──────── PASSAGE

On 23/08/2022 09:57, Vaishnav Achath wrote:
> Hi Peter,
> 
> On 22/08/22 18:42, Péter Ujfalusi wrote:
>>
>>
>> On 22/08/2022 12:15, Vaishnav Achath wrote:
>>> When the DMA consumer driver does not expect the callback for TX done,
>>> There is no need to perform the channel RT byte counter calculations
>>> and estimate the completion but return complete on first attempt itself.
>>> This assumes that the consumer who did not request DMA_PREP_INTERRUPT
>>> has its own mechanism for understanding TX completion, example: MCSPI
>>> EOW interrupt can be used as TX completion signal for a SPI transaction.
>>
>> The check is in place to make sure that we don't leave stale data in the
>> DMA fabric.
>> If you drop the check then it is going to be possible that some TX data
>> is going to be lost.
>> Could be one out of 10K transfers or 100K, but if that happens it is not
>> going to be easy to figure out.
>> Let's say we go the packet back, but PDMA is still have data to send and
>> the IP stops transmitting (externally clocked bus, some delay, etc).
>> Is it going to be OK to disable the channel?
>>
> Thanks for the feedback, yes the check is necessary for most of the cases
> but there needs to be  a way to disable the check for consumers which can
> identify the end of transaction using some other internal mechanism/interrupt.
> 
> For example the MCSPI controller has an End of Word(EOW) interrupt when the
> said number of bytes has been clocked out, in this case the EOW interrupt
> being raised guarantees that there is no stale data in DMA fabric.Using
> the EOW interrupt to identify the completion of a transaction significantly
> improves the transaction speed since we need not now wait for the slower DMA
> TX completion calculation.
> 
> This commit tries to bypass the check only if the consumer did not request
> it by not passing the DMA_PREP_INTERRUPT flag, in other cases the check
> should not be bypassed.

Let me think about over the weekend... Do you have performance numbers 
for this change?

If we make sure that this is only affecting non cyclic transfers with a 
in code comment to explain the expectations from the user I think this 
can be safe.

────────────────
──────── RECORDS SHOWN

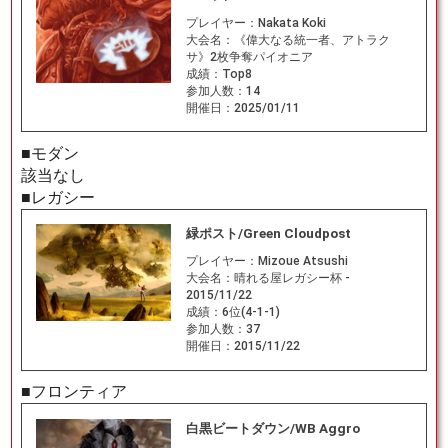
プレイヤー：
Nakata Koki
大会名：
《偉大なる統一者、アトラク
サ》2枚争奪パイオニア
成績：
Top8
参加人数：
14
開催日：
2025/01/11
■モダン
該当なし
■レガシー
緑ポスト/Green Cloudpost
プレイヤー：
Mizoue Atsushi
大会名：
晴れる屋レガシー杯 -
2015/11/22
成績：
6位(4-1-1)
参加人数：
37
開催日：
2015/11/22
■フロンティア
白黒ビートダウン/WB Aggro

────────────────

### INSTRUCTIONS
#1 Present the text read from the records as a numbered list, one line per item, without blank lines. Omit the picture markers.
#2 Continue the DMA completion-check email thread from the point where it stops.

### ANSWER SECTION
#1
1. プレイヤー：
2. Nakata Koki
3. 大会名：
4. 《偉大なる統一者、アトラク
5. サ》2枚争奪パイオニア
6. 成績：
7. Top8
8. 参加人数：
9. 14
10. 開催日：
11. 2025/01/11
12. ■モダン
13. 該当なし
14. ■レガシー
15. 緑ポスト/Green Cloudpost
16. プレイヤー：
17. Mizoue Atsushi
18. 大会名：
19. 晴れる屋レガシー杯 -
20. 2015/11/22
21. 成績：
22. 6位(4-1-1)
23. 参加人数：
24. 37
25. 開催日：
26. 2015/11/22
27. ■フロンティア
28. 白黒ビートダウン/WB Aggro

#2
> 
>>>
>>> Signed-off-by: Vaishnav Achath <vaishnav.a@ti.com>
>>> ---
>>>   drivers/dma/ti/k3-udma.c | 5 ++++-
>>>   1 file changed, 4 insertions(+), 1 deletion(-)
>>>
>>> diff --git a/drivers/dma/ti/k3-udma.c b/drivers/dma/ti/k3-udma.c
>>> index 39b330ada200..03d579068453 100644
>>> --- a/drivers/dma/ti/k3-udma.c
>>> +++ b/drivers/dma/ti/k3-udma.c
>>> @@ -263,6 +263,7 @@ struct udma_chan_config {
>>>   	enum udma_tp_level channel_tpl; /* Channel Throughput Level */
>>>   
>>>   	u32 tr_trigger_type;
>>> +	unsigned long tx_flags;
>>>   
>>>   	/* PKDMA mapped channel */
>>>   	int mapped_channel_id;
>>> @@ -1057,7 +1058,7 @@ static bool udma_is_desc_really_done(struct udma_chan *uc, struct udma_desc *d)
>>>   
>>>   	/* Only TX towards PDMA is affected */
>>>   	if (uc->config.ep_type == PSIL_EP_NATIVE ||
>>> -	    uc->config.dir != DMA_MEM_TO_DEV)
>>> +	    uc->config.dir != DMA_MEM_TO_DEV || !(uc->config.tx_flags & DMA_PREP_INTERRUPT))
>>>   		return true;
>>>   
>>>   	peer_bcnt = udma_tchanrt_read(uc, UDMA_CHAN_RT_PEER_BCNT_REG);
>>> @@ -3418,6 +3419,8 @@ udma_prep_slave_sg(struct dma_chan *chan, struct scatterlist *sgl,
>>>   	if (!burst)
>>>   		burst = 1;
>>>   
>>> +	uc->config.tx_flags = tx_flags;
>>> +
>>>   	if (uc->config.pkt_mode)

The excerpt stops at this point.